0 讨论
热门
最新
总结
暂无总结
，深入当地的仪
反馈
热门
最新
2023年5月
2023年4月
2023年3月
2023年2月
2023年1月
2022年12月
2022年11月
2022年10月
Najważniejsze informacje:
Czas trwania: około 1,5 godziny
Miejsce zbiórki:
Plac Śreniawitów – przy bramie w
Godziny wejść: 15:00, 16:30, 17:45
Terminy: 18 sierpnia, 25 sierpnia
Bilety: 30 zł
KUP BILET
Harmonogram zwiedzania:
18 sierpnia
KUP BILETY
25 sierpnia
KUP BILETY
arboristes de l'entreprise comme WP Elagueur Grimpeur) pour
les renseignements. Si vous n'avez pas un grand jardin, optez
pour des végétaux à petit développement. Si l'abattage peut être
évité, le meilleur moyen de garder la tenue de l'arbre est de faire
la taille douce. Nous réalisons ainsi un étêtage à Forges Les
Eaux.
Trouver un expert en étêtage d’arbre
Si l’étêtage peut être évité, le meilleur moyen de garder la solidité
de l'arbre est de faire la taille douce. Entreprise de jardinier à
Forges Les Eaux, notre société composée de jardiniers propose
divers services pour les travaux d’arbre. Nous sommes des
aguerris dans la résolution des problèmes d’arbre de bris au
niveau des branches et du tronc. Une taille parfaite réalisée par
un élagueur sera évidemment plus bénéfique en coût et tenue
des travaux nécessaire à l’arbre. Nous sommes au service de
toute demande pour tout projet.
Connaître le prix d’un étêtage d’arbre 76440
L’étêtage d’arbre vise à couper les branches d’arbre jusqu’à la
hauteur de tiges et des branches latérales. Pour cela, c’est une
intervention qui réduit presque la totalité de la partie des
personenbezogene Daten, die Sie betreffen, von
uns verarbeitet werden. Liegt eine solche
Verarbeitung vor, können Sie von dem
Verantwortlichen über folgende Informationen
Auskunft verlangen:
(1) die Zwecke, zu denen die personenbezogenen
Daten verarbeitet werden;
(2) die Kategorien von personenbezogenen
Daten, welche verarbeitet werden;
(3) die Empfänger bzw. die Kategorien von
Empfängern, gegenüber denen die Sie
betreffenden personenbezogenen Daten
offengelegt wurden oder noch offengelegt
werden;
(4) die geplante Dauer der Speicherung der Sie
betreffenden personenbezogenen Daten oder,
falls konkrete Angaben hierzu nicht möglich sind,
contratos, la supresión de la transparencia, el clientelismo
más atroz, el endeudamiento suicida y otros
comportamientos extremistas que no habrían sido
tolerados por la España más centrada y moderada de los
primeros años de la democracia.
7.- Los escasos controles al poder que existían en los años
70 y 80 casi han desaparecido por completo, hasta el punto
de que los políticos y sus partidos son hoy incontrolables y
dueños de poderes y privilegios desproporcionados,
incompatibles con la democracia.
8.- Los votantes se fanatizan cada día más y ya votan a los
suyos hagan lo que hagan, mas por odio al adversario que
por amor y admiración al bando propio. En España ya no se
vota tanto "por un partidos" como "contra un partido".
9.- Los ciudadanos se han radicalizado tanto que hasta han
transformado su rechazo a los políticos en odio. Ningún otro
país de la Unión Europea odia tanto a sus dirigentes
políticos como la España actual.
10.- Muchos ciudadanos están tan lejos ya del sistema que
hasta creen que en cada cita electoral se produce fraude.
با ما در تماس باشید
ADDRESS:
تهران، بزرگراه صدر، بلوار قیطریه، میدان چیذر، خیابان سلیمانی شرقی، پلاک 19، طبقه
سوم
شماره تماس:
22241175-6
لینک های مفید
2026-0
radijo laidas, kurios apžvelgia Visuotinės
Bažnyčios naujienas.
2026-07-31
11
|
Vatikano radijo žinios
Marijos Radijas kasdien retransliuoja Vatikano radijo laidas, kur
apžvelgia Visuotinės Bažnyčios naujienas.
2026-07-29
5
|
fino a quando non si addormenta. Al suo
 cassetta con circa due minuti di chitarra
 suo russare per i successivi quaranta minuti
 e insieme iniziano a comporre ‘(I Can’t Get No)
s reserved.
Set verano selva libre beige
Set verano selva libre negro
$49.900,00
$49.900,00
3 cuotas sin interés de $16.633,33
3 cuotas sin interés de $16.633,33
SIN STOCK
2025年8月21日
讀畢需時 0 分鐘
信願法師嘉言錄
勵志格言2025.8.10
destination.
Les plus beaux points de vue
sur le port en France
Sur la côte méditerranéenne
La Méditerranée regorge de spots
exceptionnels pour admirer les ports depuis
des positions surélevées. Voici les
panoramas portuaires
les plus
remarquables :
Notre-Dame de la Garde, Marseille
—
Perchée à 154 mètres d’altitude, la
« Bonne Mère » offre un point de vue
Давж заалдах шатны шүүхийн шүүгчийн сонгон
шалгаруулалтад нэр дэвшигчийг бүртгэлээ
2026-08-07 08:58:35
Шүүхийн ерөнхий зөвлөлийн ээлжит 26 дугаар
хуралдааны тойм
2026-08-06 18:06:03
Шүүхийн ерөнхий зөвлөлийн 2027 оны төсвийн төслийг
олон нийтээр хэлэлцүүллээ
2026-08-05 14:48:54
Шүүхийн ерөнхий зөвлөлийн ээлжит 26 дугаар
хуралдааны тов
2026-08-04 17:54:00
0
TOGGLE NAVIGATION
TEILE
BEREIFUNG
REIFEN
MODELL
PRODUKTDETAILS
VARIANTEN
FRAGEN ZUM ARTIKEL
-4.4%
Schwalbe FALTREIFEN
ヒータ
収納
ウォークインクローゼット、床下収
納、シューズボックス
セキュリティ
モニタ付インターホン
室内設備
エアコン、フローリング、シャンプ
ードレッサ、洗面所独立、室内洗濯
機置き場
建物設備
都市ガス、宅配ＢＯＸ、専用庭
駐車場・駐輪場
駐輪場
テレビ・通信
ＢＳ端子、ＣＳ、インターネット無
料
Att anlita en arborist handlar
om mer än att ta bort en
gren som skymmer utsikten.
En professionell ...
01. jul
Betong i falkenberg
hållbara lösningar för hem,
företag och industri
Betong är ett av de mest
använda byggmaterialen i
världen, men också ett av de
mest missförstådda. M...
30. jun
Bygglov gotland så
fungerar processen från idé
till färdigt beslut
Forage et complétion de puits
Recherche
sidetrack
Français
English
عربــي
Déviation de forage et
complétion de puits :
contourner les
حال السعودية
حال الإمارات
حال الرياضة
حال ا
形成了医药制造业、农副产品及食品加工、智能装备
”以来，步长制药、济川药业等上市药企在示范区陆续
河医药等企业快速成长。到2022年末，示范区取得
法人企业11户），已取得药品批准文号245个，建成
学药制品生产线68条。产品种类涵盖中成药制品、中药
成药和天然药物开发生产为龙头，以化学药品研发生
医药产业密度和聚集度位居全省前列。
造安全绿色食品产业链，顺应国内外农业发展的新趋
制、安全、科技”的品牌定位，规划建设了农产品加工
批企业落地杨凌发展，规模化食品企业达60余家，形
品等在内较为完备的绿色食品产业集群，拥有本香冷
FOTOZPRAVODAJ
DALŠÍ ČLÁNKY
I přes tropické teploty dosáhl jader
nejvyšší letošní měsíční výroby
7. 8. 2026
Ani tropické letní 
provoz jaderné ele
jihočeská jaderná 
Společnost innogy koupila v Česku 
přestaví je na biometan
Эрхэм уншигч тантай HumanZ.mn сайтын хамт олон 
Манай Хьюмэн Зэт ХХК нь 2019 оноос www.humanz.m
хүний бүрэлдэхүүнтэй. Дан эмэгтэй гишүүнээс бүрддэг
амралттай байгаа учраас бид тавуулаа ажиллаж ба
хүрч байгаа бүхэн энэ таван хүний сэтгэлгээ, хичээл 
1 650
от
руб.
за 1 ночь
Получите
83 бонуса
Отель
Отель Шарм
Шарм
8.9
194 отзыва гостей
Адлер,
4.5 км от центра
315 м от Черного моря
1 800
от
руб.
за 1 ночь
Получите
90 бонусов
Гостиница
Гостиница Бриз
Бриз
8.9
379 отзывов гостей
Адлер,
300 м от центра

JOB ITEM
Format every line from the start of the items through the line containing "des travaux nécessaire", including both ends, as a numbered list, and leave out any blank lines.

WRITTEN ANSWER
1. 0 讨论
2. 热门
3. 最新
4. 总结
5. 暂无总结
6. ，深入当地的仪
7. 反馈
8. 热门
9. 最新
10. 2023年5月
11. 2023年4月
12. 2023年3月
13. 2023年2月
14. 2023年1月
15. 2022年12月
16. 2022年11月
17. 2022年10月
18. Najważniejsze informacje:
19. Czas trwania: około 1,5 godziny
20. Miejsce zbiórki:
21. Plac Śreniawitów – przy bramie w
22. Godziny wejść: 15:00, 16:30, 17:45
23. Terminy: 18 sierpnia, 25 sierpnia
24. Bilety: 30 zł
25. KUP BILET
26. Harmonogram zwiedzania:
27. 18 sierpnia
28. KUP BILETY
29. 25 sierpnia
30. KUP BILETY
31. arboristes de l'entreprise comme WP Elagueur Grimpeur) pour
32. les renseignements. Si vous n'avez pas un grand jardin, optez
33. pour des végétaux à petit développement. Si l'abattage peut être
34. évité, le meilleur moyen de garder la tenue de l'arbre est de faire
35. la taille douce. Nous réalisons ainsi un étêtage à Forges Les
36. Eaux.
37. Trouver un expert en étêtage d’arbre
38. Si l’étêtage peut être évité, le meilleur moyen de garder la solidité
39. de l'arbre est de faire la taille douce. Entreprise de jardinier à
40. Forges Les Eaux, notre société composée de jardiniers propose
41. divers services pour les travaux d’arbre. Nous sommes des
42. aguerris dans la résolution des problèmes d’arbre de bris au
43. niveau des branches et du tronc. Une taille parfaite réalisée par
44. un élagueur sera évidemment plus bénéfique en coût et tenue
45. des travaux nécessaire à l’arbre. Nous sommes au service de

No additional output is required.